Insomma se in un prossimo futuro squillerà il vostro telefonino auguratevi che non ci sia Cabir dall'altra parte...
iTunes in Europa: boom o flop?
Due giorni fa, il 15 giugno, il servizio iTunes di Apple è stato ufficialmente lanciato anche in Europa (ma solo ad ottobre in Italia).
Come probabilmente sapete tramite questo "negozio musicale" online è possibile scaricare brani in formato digitale al prezzo di 0,99 € l'uno.
Quali saranno le reazioni del mercato del vecchio continente?
Le considerazioni da fare sono diverse e, sinceramente, ne vedo una sola a favore del caro vecchio Steve Jobs: l'affetto dei mac-users per i prodotti della mela.
iTunes infatti è sicuramente un prodotto ben fatto, economico e attraente, ma solo per chi ha un Mac o quantomeno un iPod.
Considerazione 1: sarà banale, ma perchè gli utenti Windows dovrebbero pagare per avere brani che trovano senza nessun problema tramite il P2P? Per paura delle nuove leggi? Permettetemi di dubitarne. O la normativa sui vari Kazaa, eMule, WinMX e soci diverrà più chiara e rigida o nessuno pagherà per ciò che ha già gratis. Si è già visto nel passaggio "from free to fee" per la maggior parte dei servizi web. Ovviemente gli utenti Mac, che hanno circuiti P2P molto poco forniti hanno visto in questo Music Store una possibilità in più che per gli altri utenti c'era già.

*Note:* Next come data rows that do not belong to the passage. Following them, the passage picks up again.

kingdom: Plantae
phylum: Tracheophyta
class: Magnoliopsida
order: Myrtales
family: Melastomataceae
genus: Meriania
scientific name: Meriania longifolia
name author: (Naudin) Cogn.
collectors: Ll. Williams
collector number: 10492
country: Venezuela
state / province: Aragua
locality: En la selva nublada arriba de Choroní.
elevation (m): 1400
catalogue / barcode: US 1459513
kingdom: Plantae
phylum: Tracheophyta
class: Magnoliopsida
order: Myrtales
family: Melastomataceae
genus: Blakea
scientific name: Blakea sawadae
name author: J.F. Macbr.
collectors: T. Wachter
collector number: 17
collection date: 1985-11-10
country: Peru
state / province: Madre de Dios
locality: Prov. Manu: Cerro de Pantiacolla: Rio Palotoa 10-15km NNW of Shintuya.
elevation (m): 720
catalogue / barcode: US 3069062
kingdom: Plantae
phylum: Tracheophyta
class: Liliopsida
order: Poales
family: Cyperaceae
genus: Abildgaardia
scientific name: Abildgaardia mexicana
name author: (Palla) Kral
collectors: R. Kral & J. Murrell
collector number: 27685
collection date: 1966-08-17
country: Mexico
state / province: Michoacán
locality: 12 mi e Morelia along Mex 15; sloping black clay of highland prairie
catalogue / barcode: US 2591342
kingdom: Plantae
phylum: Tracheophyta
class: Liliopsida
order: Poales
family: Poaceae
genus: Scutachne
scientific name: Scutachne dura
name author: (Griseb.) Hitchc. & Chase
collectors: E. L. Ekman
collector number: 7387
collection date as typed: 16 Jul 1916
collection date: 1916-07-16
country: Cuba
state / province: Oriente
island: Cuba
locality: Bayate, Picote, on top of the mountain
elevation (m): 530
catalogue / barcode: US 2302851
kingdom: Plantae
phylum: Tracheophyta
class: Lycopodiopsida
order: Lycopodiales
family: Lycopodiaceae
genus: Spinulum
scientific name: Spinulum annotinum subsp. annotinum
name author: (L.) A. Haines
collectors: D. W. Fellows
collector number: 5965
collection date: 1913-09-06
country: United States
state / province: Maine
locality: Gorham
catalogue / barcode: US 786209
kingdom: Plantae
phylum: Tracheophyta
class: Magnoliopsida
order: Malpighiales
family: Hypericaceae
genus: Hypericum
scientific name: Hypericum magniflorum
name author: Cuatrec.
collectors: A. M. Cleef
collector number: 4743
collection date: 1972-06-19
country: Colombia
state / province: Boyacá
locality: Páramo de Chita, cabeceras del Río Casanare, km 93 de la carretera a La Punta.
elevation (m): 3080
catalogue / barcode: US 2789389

Considerazione 2: incredibile a dirsi ma il formato scelto per la musica da scaricare non è l'Mp3. Questo ovviamente ne limita non poco l'utilizzo. Certo, probabilmente in una logica di upselling potrà spingere qualcuno ad acquistare un iPod, ma quanti, considerando che è il lettore nettamente più caro sul mercato?
Considerazione 3: perchè scegliere il software Apple quando altre società (Sony, Od2, ecc.) hanno un prodotto simile? Gli utenti Mac lo faranno per passione e per abitudine (ed anche perchè non hanno alternative...), ma gli utenti Windows, che storicamente non amano la società di Cupertino?
Alla luce di questo non mi sento di inneggiare al boom della vendita di musica online in seguito all'apertura dell'iTunes Music Store, ma sinceramente anche quando aprì negli USA non avrei creduto ad un successo simile: 70 milioni di brani scaricati (ma sono poi così tanti?). Forse ho sottovalutato i mac-users, ma considerando che rappresentano solo il 5% del mercato, se il P2P dovesse sul serio essere condannato a morte vedo la concorrenza favorita.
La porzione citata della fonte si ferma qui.